Prime Minister Mariano Rajoy has already warned the budget will be "very austere" and cuts in the region of 35billion euros are expected, with health and education funding unlikely to escape.
Large number of protestors took to the streets in yesterday's general strike - an indication that many are losing patience with austerity in a situation many feel has been brought about by imprudent financial institutions, not by the man on the street.
There were violent clashes between strikers and police in a number of cities around the country, with tear gas and rubber bullets being deployed in Barcelona after protestors set rubbish containers alight.
Leaders of the main CCOO and UGT unions, Ignacio Fernández Toxo and Cándido Méndez respectively, made it clear last night, as the general strike drew to a close, that they would not give up their fight and called on the government to sit down at the negotiating table to find a compromise that would boost economic activity and reduce unemployment.

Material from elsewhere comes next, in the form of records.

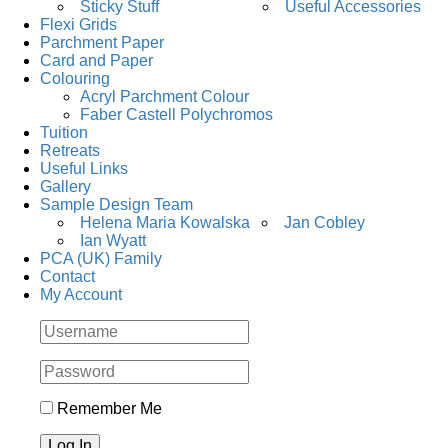
Sticky Stuff
Useful Accessories
Flexi Grids
Parchment Paper
Card and Paper
Colouring
Acryl Parchment Colour
Faber Castell Polychromos
Tuition
Retreats
Useful Links
Gallery
Sample Design Team
Helena Maria Kowalska
Jan Cobley
Ian Wyatt
PCA (UK) Family
Contact
My Account
Remember Me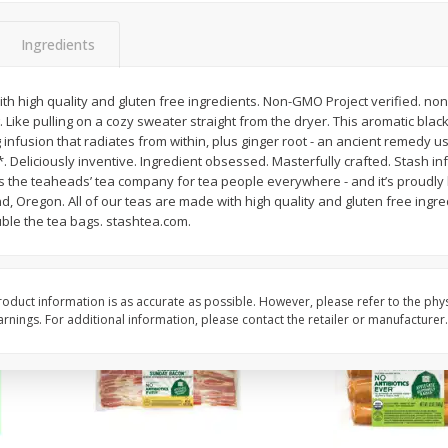
y &
Gogo Cherry Raspberry & Lime
11131 Organic Aspar
ith
Blend Fruit Blend With
Ingredients
0 G)
Electrolytes, 4 - 3.9 Oz (110 G)
]
Pouches [15.52 Oz (440 G)]
ith high quality and gluten free ingredients. Non-GMO Project verified. no
Save
$2.80
g. Like pulling on a cozy sweater straight from the dryer. This aromatic bl
$
7
99
$
4
99
each
each
g infusion that radiates from within, plus ginger root - an ancient remedy u
. Deliciously inventive. Ingredient obsessed. Masterfully crafted. Stash inf
It’s the teaheads’ tea company for tea people everywhere - and it’s proudly 
Add to cart
Add to cart
d, Oregon. All of our teas are made with high quality and gluten free ingred
ouble the tea bags. stashtea.com.
oduct information is as accurate as possible. However, please refer to the phy
nings. For additional information, please contact the retailer or manufacturer.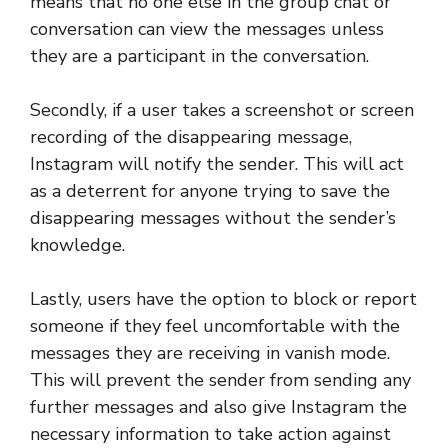
means that no one else in the group chat or
conversation can view the messages unless
they are a participant in the conversation.
Secondly, if a user takes a screenshot or screen
recording of the disappearing message,
Instagram will notify the sender. This will act
as a deterrent for anyone trying to save the
disappearing messages without the sender’s
knowledge.
Lastly, users have the option to block or report
someone if they feel uncomfortable with the
messages they are receiving in vanish mode.
This will prevent the sender from sending any
further messages and also give Instagram the
necessary information to take action against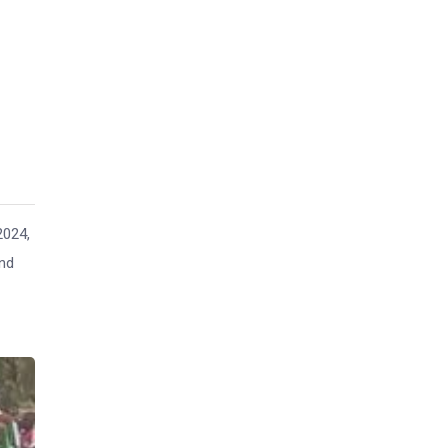
2024,
nd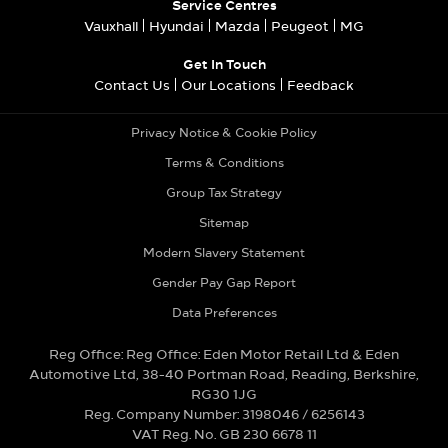
Service Centres
Vauxhall
Hyundai
Mazda
Peugeot
MG
Get In Touch
Contact Us
Our Locations
Feedback
Privacy Notice & Cookie Policy
Terms & Conditions
Group Tax Strategy
Sitemap
Modern Slavery Statement
Gender Pay Gap Report
Data Preferences
Reg Office:
Reg Office: Eden Motor Retail Ltd & Eden
Automotive Ltd, 38-40 Portman Road, Reading, Berkshire,
RG30 1JG
Reg. Company Number:
3198046 / 6256143
VAT Reg. No.
GB 230 6678 11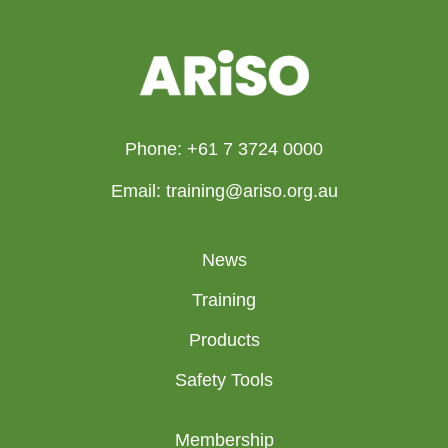
Phone: +61 7 3724 0000
Email: training@ariso.org.au
News
Training
Products
Safety Tools
Membership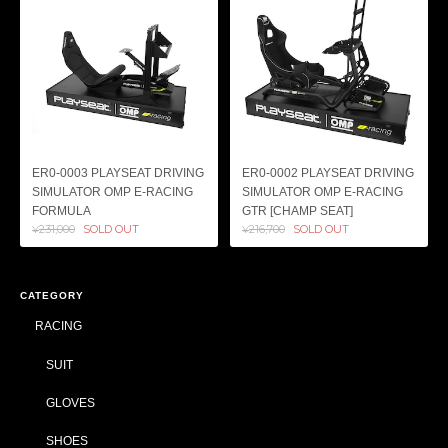
ER0-0003 PLAYSEAT DRIVING
ER0-0002 PLAYSEAT DRIVING
SIMULATOR OMP E-RACING
SIMULATOR OMP E-RACING
FORMULA
GTR [CHAMP SEAT]
¥231,000
SOLD OUT
¥216,700
SOLD OUT
CATEGORY
RACING
SUIT
GLOVES
SHOES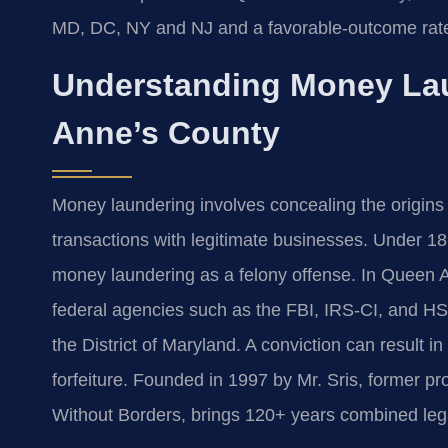
MD, DC, NY and NJ and a favorable-outcome rat
Understanding Money La
Anne’s County
Money laundering involves concealing the origins o
transactions with legitimate businesses. Under 1
money laundering as a felony offense. In Queen A
federal agencies such as the FBI, IRS-CI, and HSI,
the District of Maryland. A conviction can result i
forfeiture. Founded in 1997 by Mr. Sris, former 
Without Borders, brings 120+ years combined leg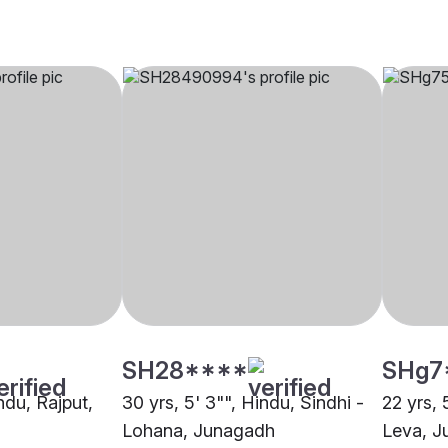
SH28****
SHg7
indu, Rajput,
30 yrs, 5' 3"", Hindu, Sindhi -
22 yrs, 
Lohana, Junagadh
Leva, J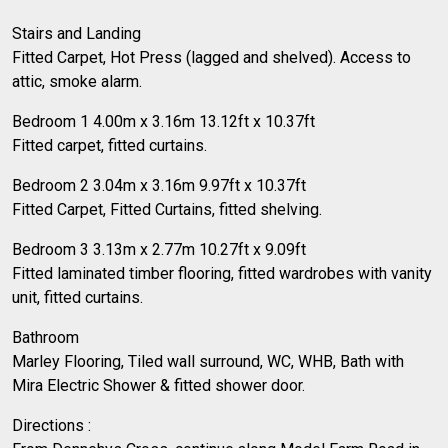
Stairs and Landing
Fitted Carpet, Hot Press (lagged and shelved). Access to
attic, smoke alarm.
Bedroom 1 4.00m x 3.16m 13.12ft x 10.37ft
Fitted carpet, fitted curtains.
Bedroom 2 3.04m x 3.16m 9.97ft x 10.37ft
Fitted Carpet, Fitted Curtains, fitted shelving.
Bedroom 3 3.13m x 2.77m 10.27ft x 9.09ft
Fitted laminated timber flooring, fitted wardrobes with vanity
unit, fitted curtains.
Bathroom
Marley Flooring, Tiled wall surround, WC, WHB, Bath with
Mira Electric Shower & fitted shower door.
Directions :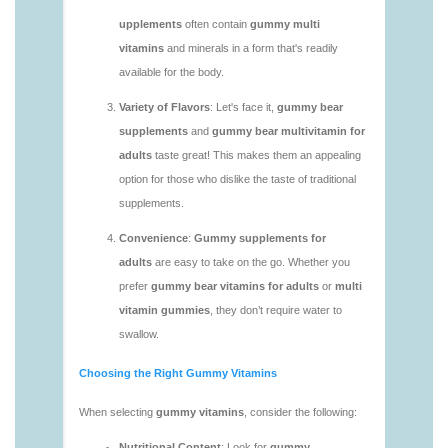
https://deerforia.neocities.org/deerforia/gummy-
vitamins/gummy-multivitamin-1.html
https://deerforia.neocities.org/deerforia/gummy-
vitamins/gummy-vitamin-packs-1.html
https://deerforia.neocities.org/deerforia/gummy-
vitamins/gummy-vitamins-adults-1.html
https://deerforia.neocities.org/deerforia/gummy-
vitamins/gummy-vitamins-without-sugar-1.html
https://deerforia.neocities.org/deerforia/gummy-
vitamins/multi-vitamin-gummy-1.html
https://deerforia.neocities.org/deerforia/gummy-
vitamins/multi-vitamins-gummies-1.html
https://deerforia.neocities.org/deerforia/gummy-
vitamins/multivitamin-gummies-1.html
https://deerforia.neocities.org/deerforia/gummy-
vitamins/vitamin-gummies-for-adults-1.html
https://deerforia.neocities.org/deerforia/gummy-
vitamins/adult-vitamin-gummies-1.html
https://deerforia.neocities.org/deerforia/gummy-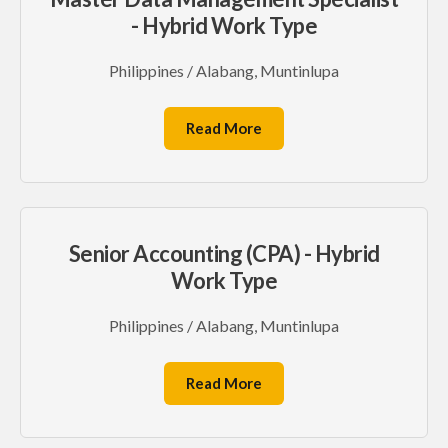
- Hybrid Work Type
Philippines / Alabang, Muntinlupa
Read More
Senior Accounting (CPA) - Hybrid
Work Type
Philippines / Alabang, Muntinlupa
Read More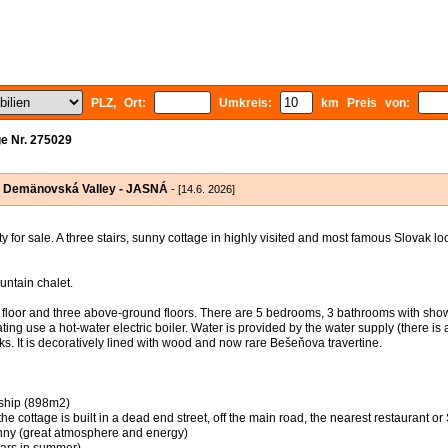
PLZ, Ort:
Umkreis:
km Preis von:
e Nr. 275029
in Demänovská Valley - JASNÁ
- [14.6. 2026]
or sale. A three stairs, sunny cottage in highly visited and most famous Slovak l
untain chalet.
 floor and three above-ground floors. There are 5 bedrooms, 3 bathrooms with show
ing use a hot-water electric boiler. Water is provided by the water supply (there is 
cks. It is decoratively lined with wood and now rare Bešeňova travertine.
rship (898m2)
 (the cottage is built in a dead end street, off the main road, the nearest restaurant 
sunny (great atmosphere and energy)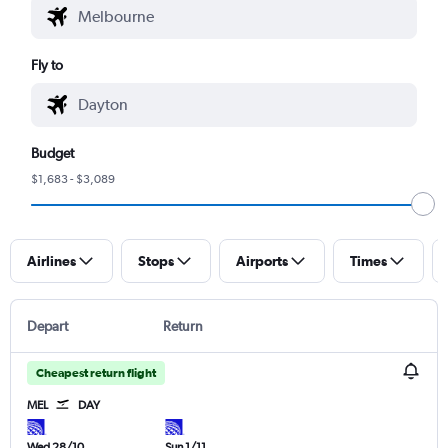
Fly to
Budget
$1,683 - $3,089
Airlines
Stops
Airports
Times
Depart
Return
Cheapest return flight
MEL
DAY
Wed 28/10
Sun 1/11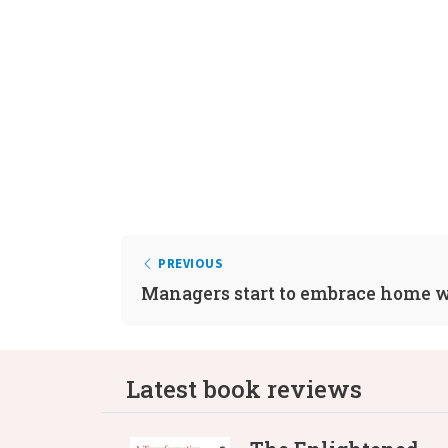
PREVIOUS
Managers start to embrace home 
Latest book reviews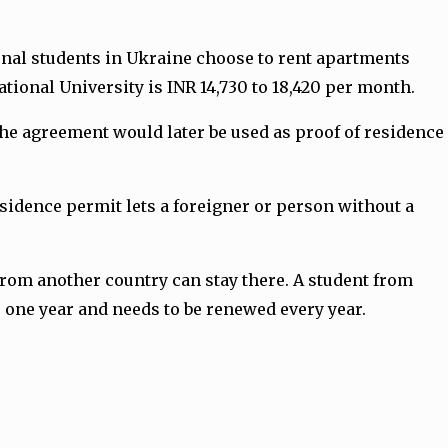
tional students in Ukraine choose to rent apartments
tional University is INR 14,730 to 18,420 per month.
The agreement would later be used as proof of residence
esidence permit lets a foreigner or person without a
from another country can stay there. A student from
r one year and needs to be renewed every year.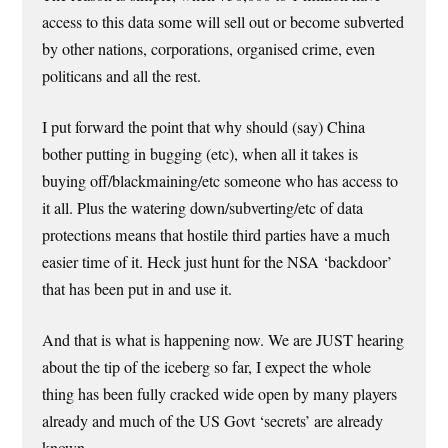
access to this data some will sell out or become subverted
by other nations, corporations, organised crime, even
politicans and all the rest.
I put forward the point that why should (say) China
bother putting in bugging (etc), when all it takes is
buying off/blackmaining/etc someone who has access to
it all. Plus the watering down/subverting/etc of data
protections means that hostile third parties have a much
easier time of it. Heck just hunt for the NSA ‘backdoor’
that has been put in and use it.
And that is what is happening now. We are JUST hearing
about the tip of the iceberg so far, I expect the whole
thing has been fully cracked wide open by many players
already and much of the US Govt ‘secrets’ are already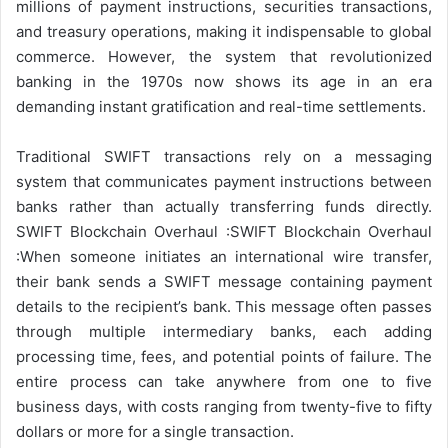
millions of payment instructions, securities transactions,
and treasury operations, making it indispensable to global
commerce. However, the system that revolutionized
banking in the 1970s now shows its age in an era
demanding instant gratification and real-time settlements.
Traditional SWIFT transactions rely on a messaging
system that communicates payment instructions between
banks rather than actually transferring funds directly.
SWIFT Blockchain Overhaul :SWIFT Blockchain Overhaul
:When someone initiates an international wire transfer,
their bank sends a SWIFT message containing payment
details to the recipient’s bank. This message often passes
through multiple intermediary banks, each adding
processing time, fees, and potential points of failure. The
entire process can take anywhere from one to five
business days, with costs ranging from twenty-five to fifty
dollars or more for a single transaction.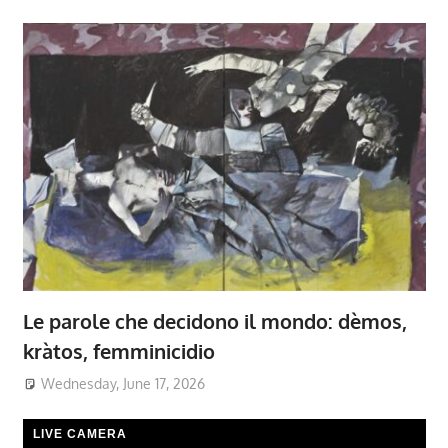
Le parole che decidono il mondo: dèmos,
kràtos, femminicidio
Wednesday, June 17, 2026
LIVE CAMERA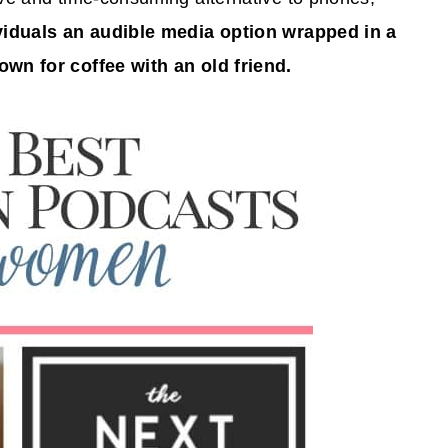
ividuals an audible media option wrapped in a
own for coffee with an old friend.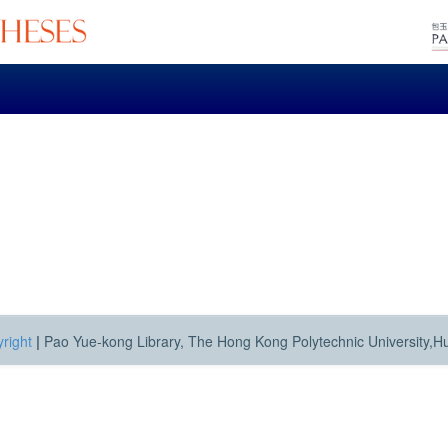
right
|
Pao Yue-kong Library, The Hong Kong Polytechnic University,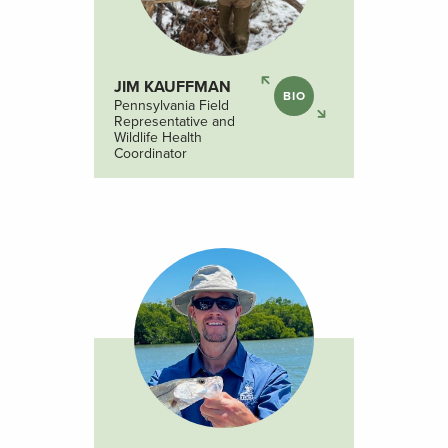
JIM KAUFFMAN
BIO
Pennsylvania Field
Representative and
Wildlife Health
Coordinator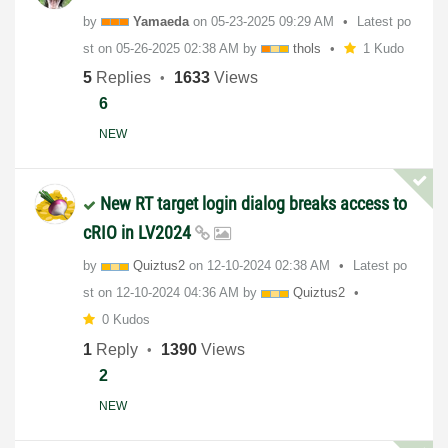
by
Yamaeda
on
‎05-23-2025
09:29 AM
Latest po
st on
‎05-26-2025
02:38 AM
by
thols
1 Kudo
5
Replies
1633
Views
6
NEW
New RT target login dialog breaks access to
cRIO in LV2024
by
Quiztus2
on
‎12-10-2024
02:38 AM
Latest po
st on
‎12-10-2024
04:36 AM
by
Quiztus2
0 Kudos
1
Reply
1390
Views
2
NEW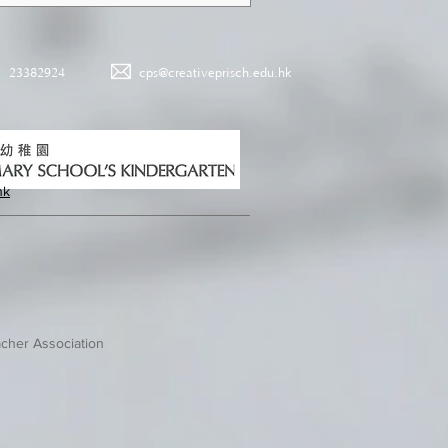
23382924
cps@creativeprisch.edu.hk
hk
cher Association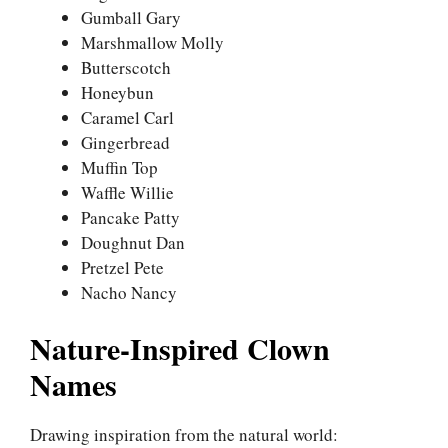
Gumball Gary
Marshmallow Molly
Butterscotch
Honeybun
Caramel Carl
Gingerbread
Muffin Top
Waffle Willie
Pancake Patty
Doughnut Dan
Pretzel Pete
Nacho Nancy
Nature-Inspired Clown
Names
Drawing inspiration from the natural world: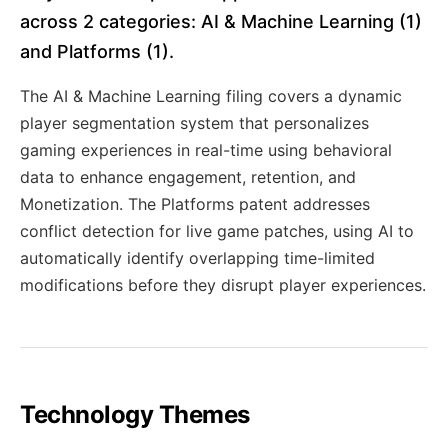
across 2 categories: AI & Machine Learning (1)
and Platforms (1).
The AI & Machine Learning filing covers a dynamic
player segmentation system that personalizes
gaming experiences in real-time using behavioral
data to enhance engagement, retention, and
Monetization. The Platforms patent addresses
conflict detection for live game patches, using AI to
automatically identify overlapping time-limited
modifications before they disrupt player experiences.
Technology Themes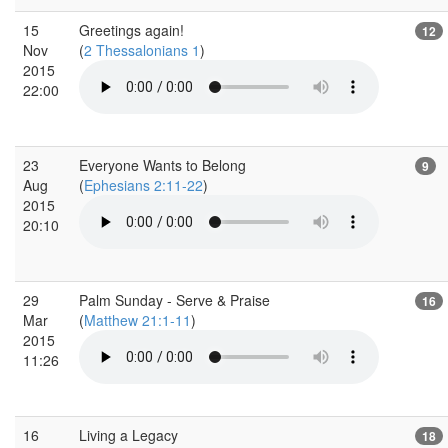
15
Greetings again!
12
Nov
(
2 Thessalonians 1
)
2015
22:00
23
Everyone Wants to Belong
9
Aug
(
Ephesians 2:11-22
)
2015
20:10
29
Palm Sunday - Serve & Praise
16
Mar
(
Matthew 21:1-11
)
2015
11:26
16
Living a Legacy
18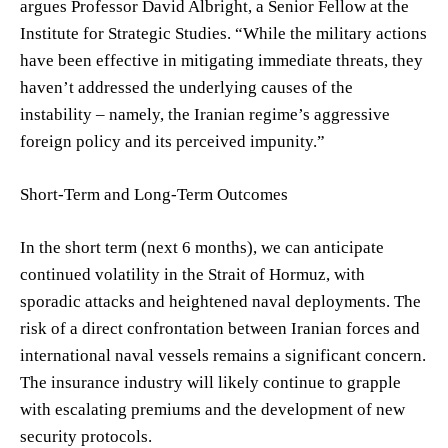
argues Professor David Albright, a Senior Fellow at the
Institute for Strategic Studies. “While the military actions
have been effective in mitigating immediate threats, they
haven’t addressed the underlying causes of the
instability – namely, the Iranian regime’s aggressive
foreign policy and its perceived impunity.”
Short-Term and Long-Term Outcomes
In the short term (next 6 months), we can anticipate
continued volatility in the Strait of Hormuz, with
sporadic attacks and heightened naval deployments. The
risk of a direct confrontation between Iranian forces and
international naval vessels remains a significant concern.
The insurance industry will likely continue to grapple
with escalating premiums and the development of new
security protocols.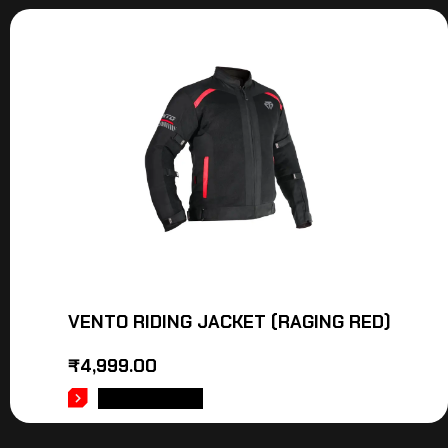
VENTO RIDING JACKET (RAGING RED)
₹
4,999.00
ADD TO CART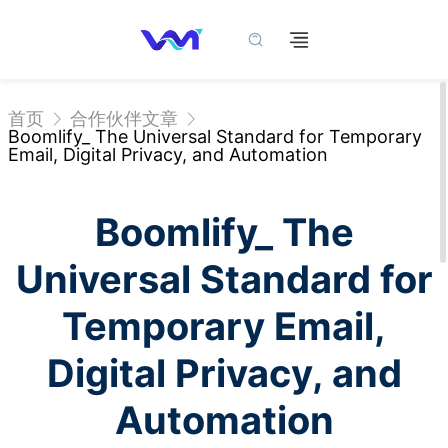
首页
合作伙伴文章
Boomlify_ The Universal Standard for Temporary
Email, Digital Privacy, and Automation
Boomlify_ The
Universal Standard for
Temporary Email,
Digital Privacy, and
Automation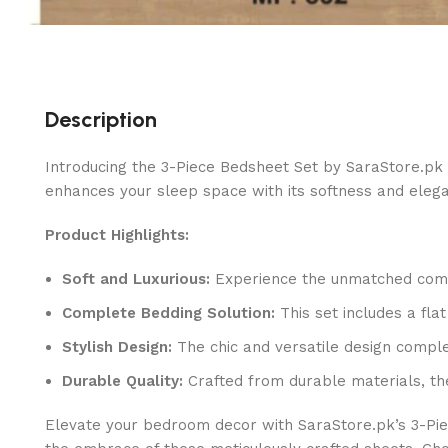
Description
Introducing the 3-Piece Bedsheet Set by SaraStore.pk 
enhances your sleep space with its softness and eleg
Product Highlights:
Soft and Luxurious:
Experience the unmatched comfor
Complete Bedding Solution:
This set includes a fla
Stylish Design:
The chic and versatile design comple
Durable Quality:
Crafted from durable materials, th
Elevate your bedroom decor with SaraStore.pk’s 3-Pie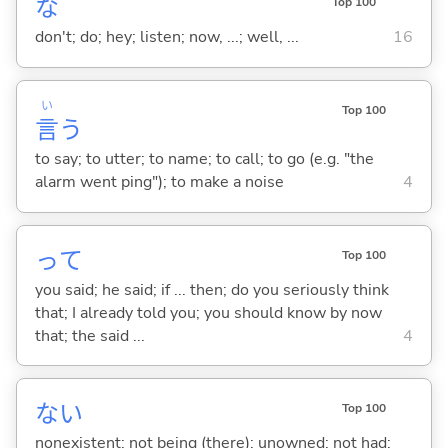
な
Top 100
don't; do; hey; listen; now, ...; well, ...
16
い
Top 100
言
う
to say; to utter; to name; to call; to go (e.g. "the
alarm went ping"); to make a noise
4
って
Top 100
you said; he said; if ... then; do you seriously think
that; I already told you; you should know by now
that; the said ...
4
な
い
Top 100
nonexistent; not being (there); unowned; not had;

Employment Minister Fátima Báñez told the unions she considered them a hugely important part of society and hoped she could rely on them to maintain an "open and permanent" dialogue with the government, but she also made it clear that the fundamental basis of the labour reform bill were not going to be changed.
Bañez described the government's reform agenda as "unstoppable" and underlined the fact that the new legislation had been passed by Congress.